SECTION THREE BOARD OF DIRECTORS; MANAGER
Article 112 A joint stock company limited shall have a board
of
directors with five to 19 members.
The board of directors shall be responsible to the
meetings of shareholders and exercise the following powers:
1. To convene meetings of shareholders and report work to
the
meeting.
2. To carry out the resolutions passed by the meetings
of
shareholders.
3. To decide on the operational and investment plans.
4. To formulate the company's annual financial budget and
final
accounts.
5. To formulate plans for profit distribution and recovery of
losses.
6. To formulate plans for increasing or decreasing
registered capital of the company and the plan for issuing bonds.
7. To draft plans for merger, division, or dissolution of
the
company.
8. To decide on the organizational setup of the company.
9. To appoint or replace manager (general manager) of the
company
(hereinafter referred to as "manager"), appoint or
replace deputy managers and financial officers of the company
according to the recommendation by the manager and decide
on their
remunerations.
10. To formulate the basic management systems of the company.
Article 113 The board of directors shall have a chairman and
one or two vice-chairmen.
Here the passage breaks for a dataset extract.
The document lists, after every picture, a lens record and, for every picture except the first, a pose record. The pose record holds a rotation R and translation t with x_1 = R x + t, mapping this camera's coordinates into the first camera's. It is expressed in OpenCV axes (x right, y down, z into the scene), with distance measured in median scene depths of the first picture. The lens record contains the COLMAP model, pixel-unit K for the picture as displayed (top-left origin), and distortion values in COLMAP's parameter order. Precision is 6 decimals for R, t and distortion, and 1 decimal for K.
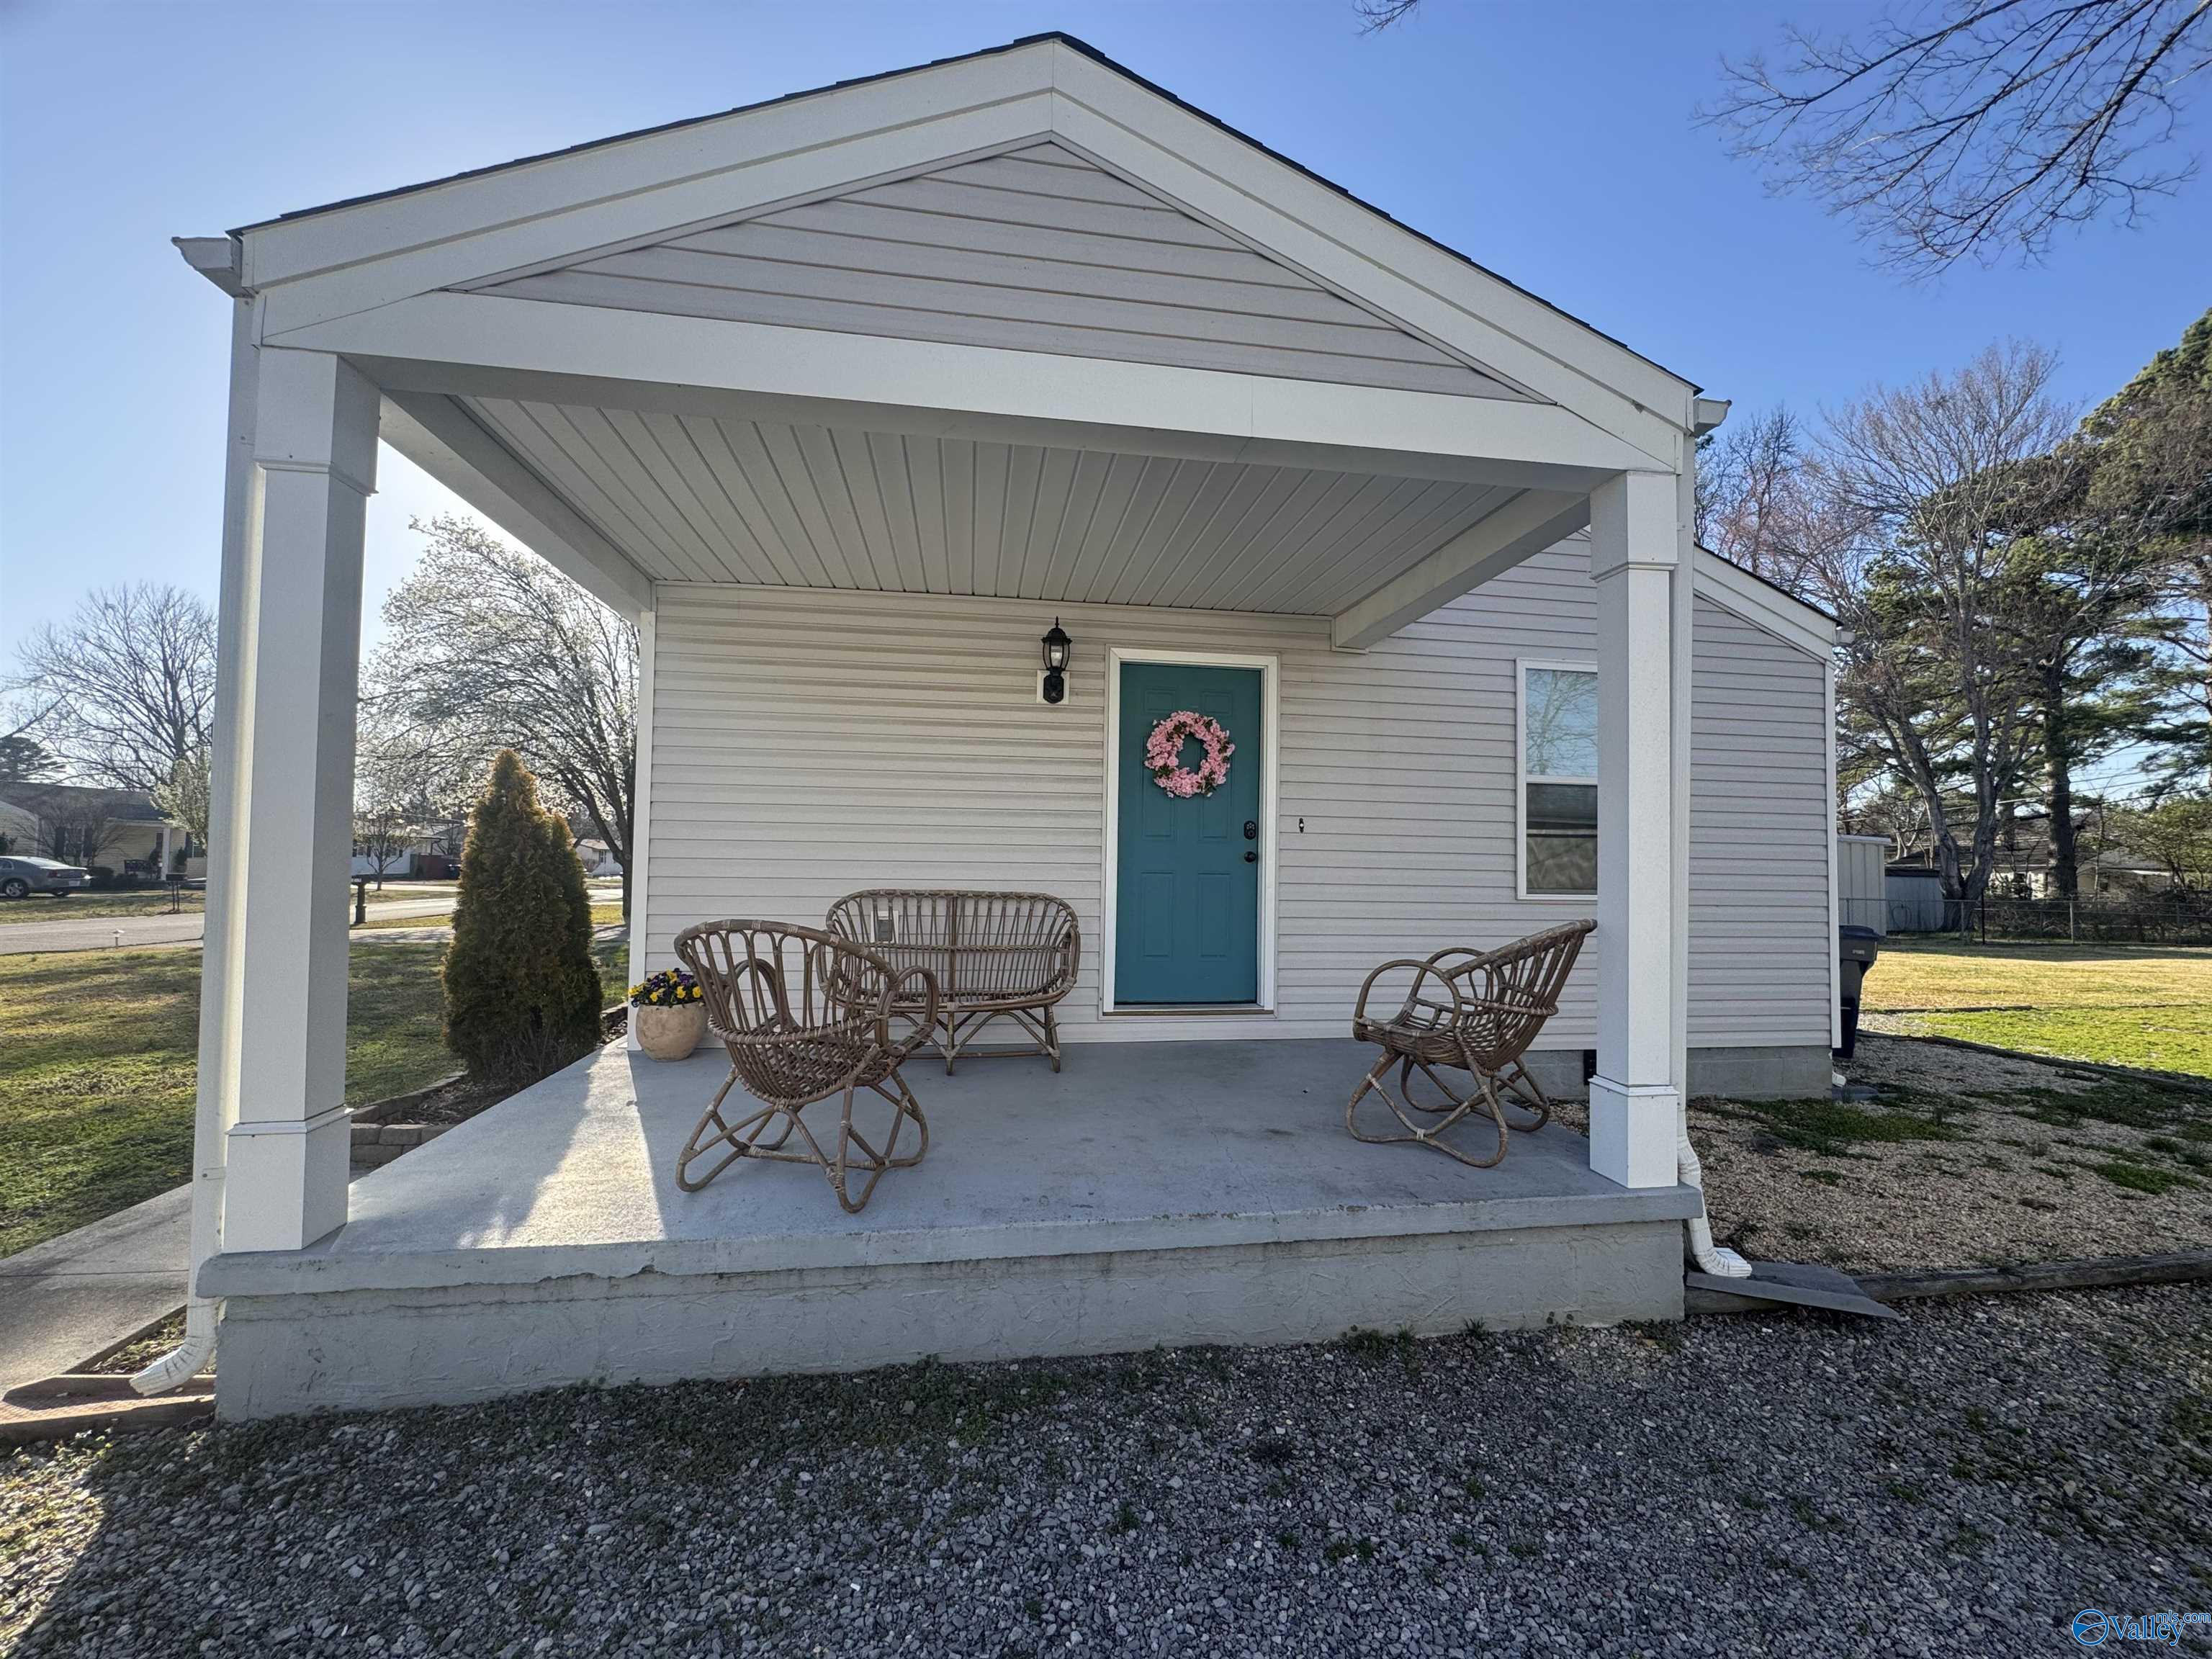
lens RADIAL K [[893.8, 0, 1110.4], [0, 893.8, 829.9], [0, 0, 1]] dist [-0.004728, 0.000135]
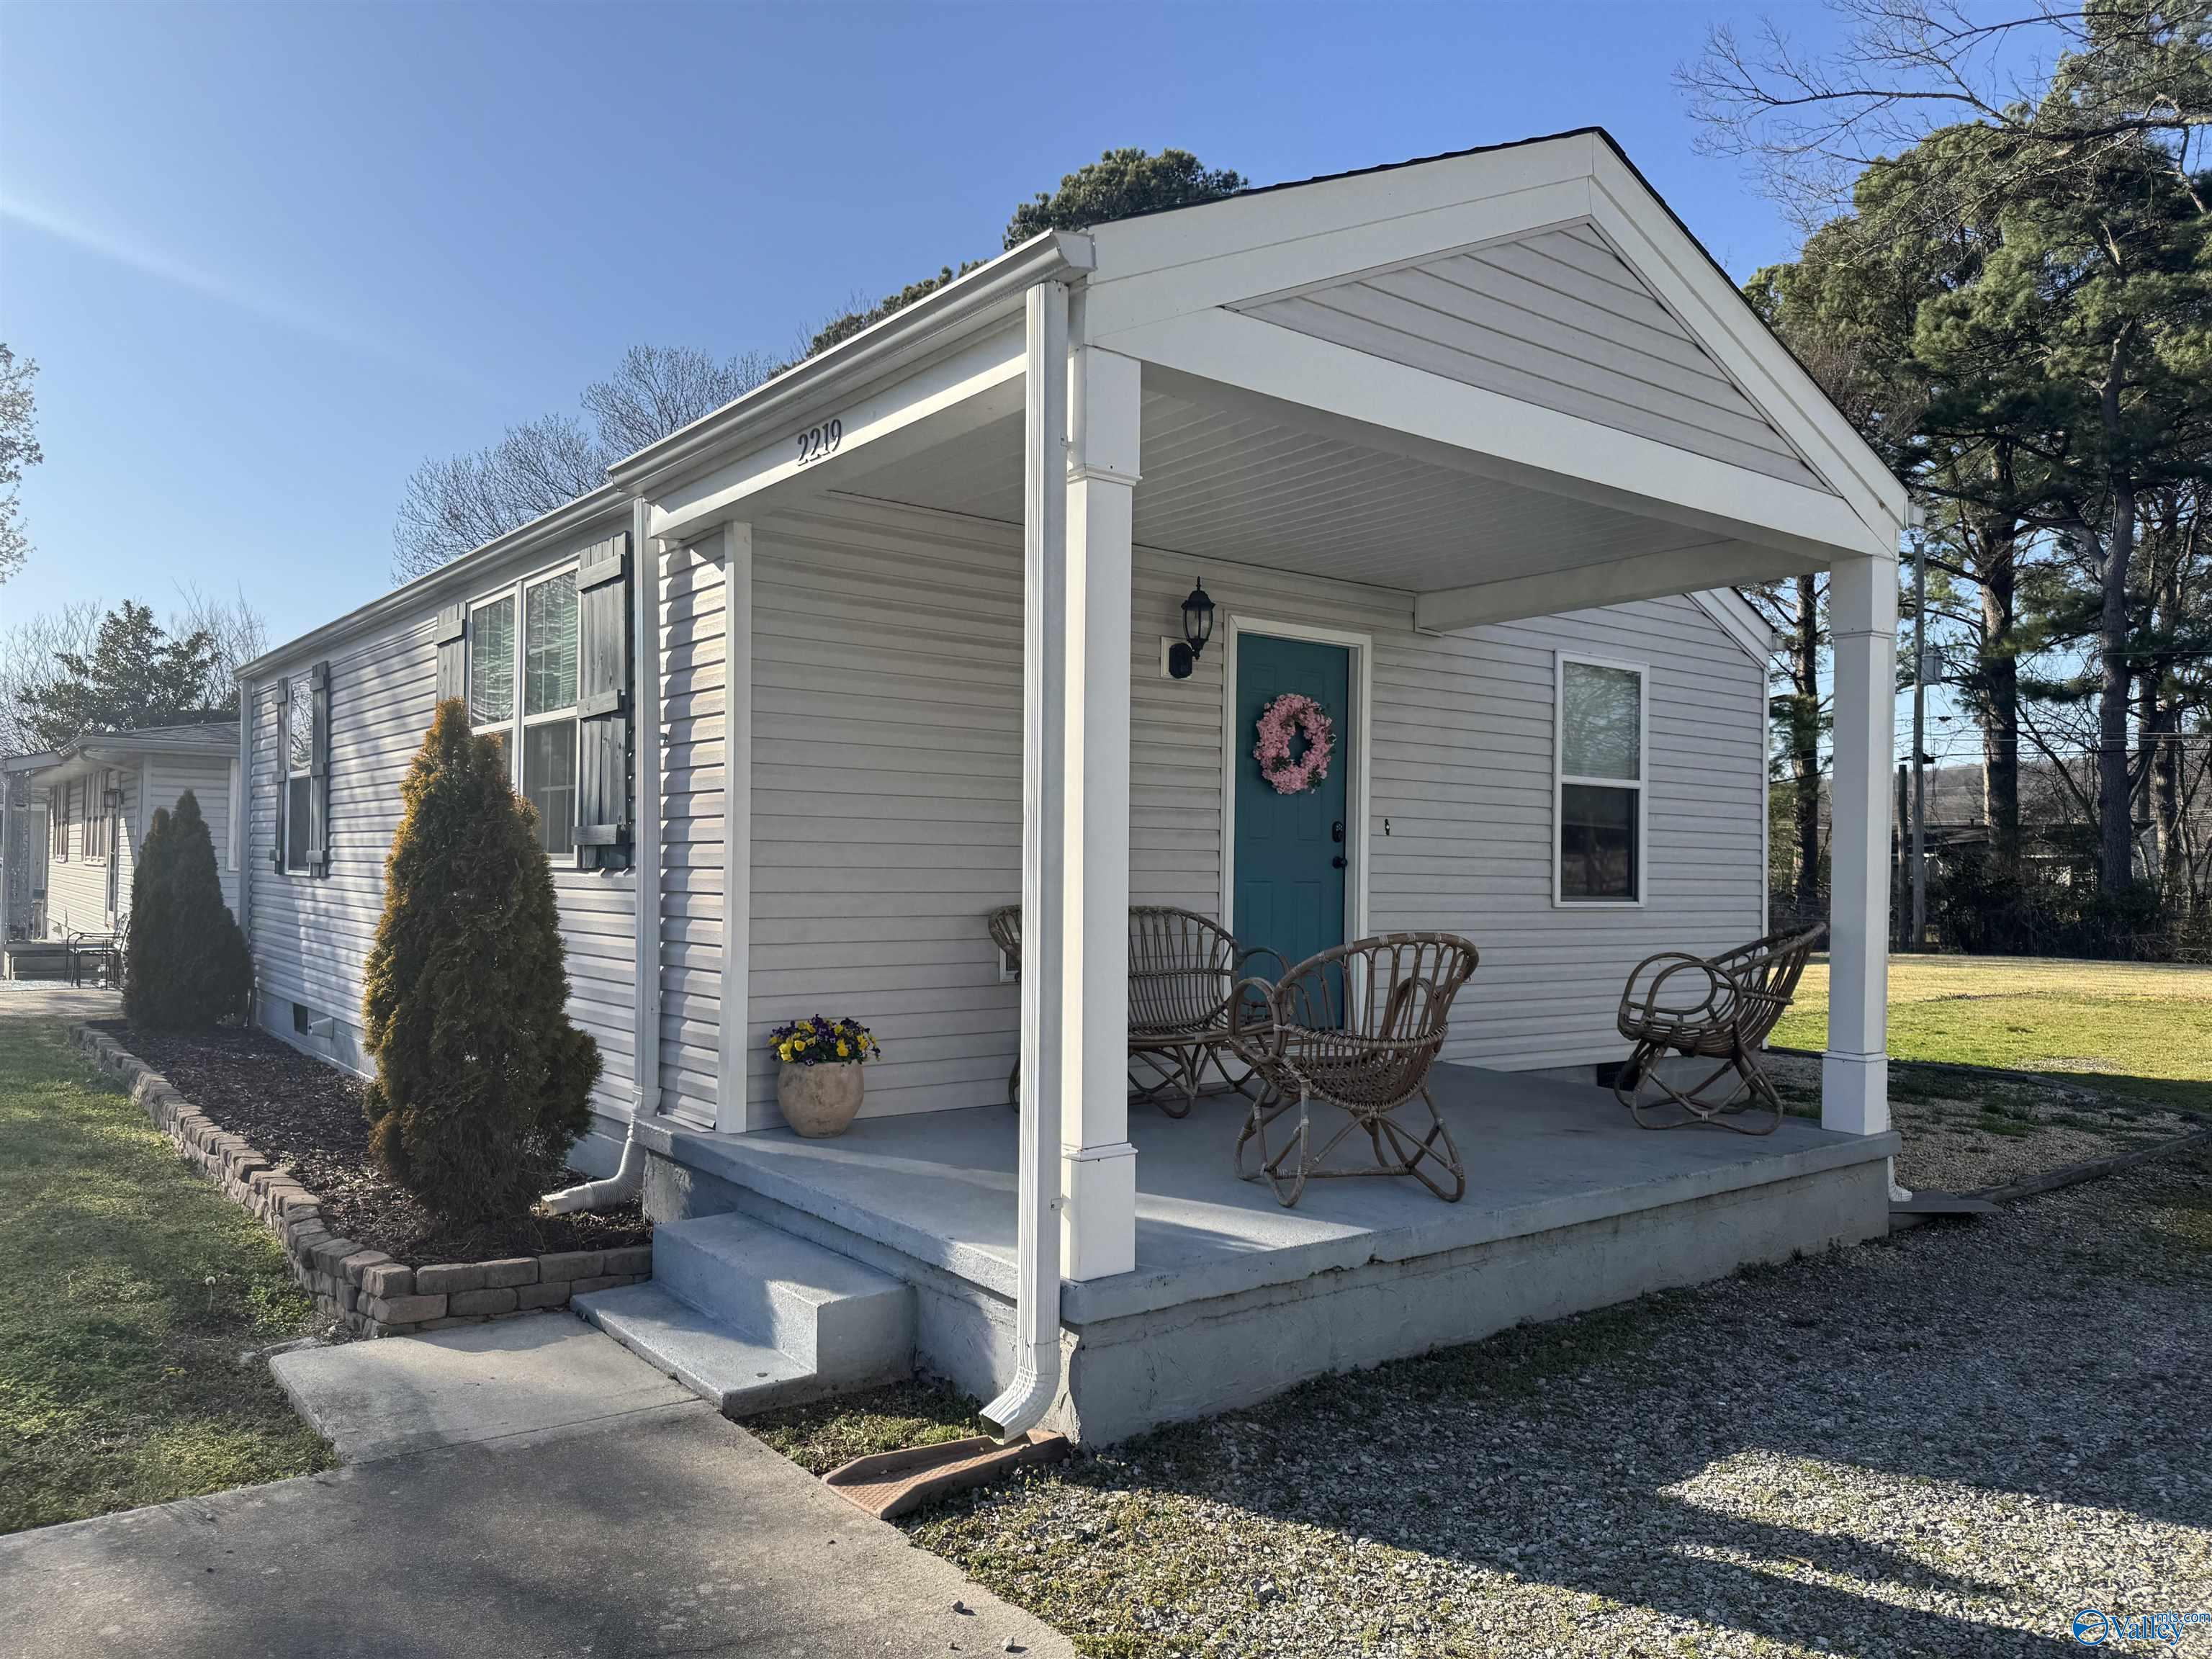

The chairman and vice-chairmen shall be
elected by majority vote of directors.
Article 114 The chairman of the board shall be exercise
the
following powers;
1. To preside over the meeting of shareholders and convene
and preside over the meetings of the board of directors;
2. To examine the implementation of the resolutions adopted by
the
board of directors;
3. To sign on shares and bonds issued by the company.
Vice-chairmen of the board shall assist the chairman of the
board in his(her) work. If the chairman of the board is
unable to perform his(her) duties, he(she) shall designate a
vice-chairman to act in his(her) behalf.
Article 115 The term of office for the chairman of the board
of
directors shall be provided for in the articles of
association, but each term of office shall not exceed three
years. The chairman of the board of directors may serve
another term of office upon reelection after expiration of the
former term.
The shareholders meeting may not without reason remove a
director from office before the term of office of the director expires.
Article 116 The meeting of the board of directors shall be held
at
least twice a year. All the directors shall be notified of
the meeting 10 days before the meeting.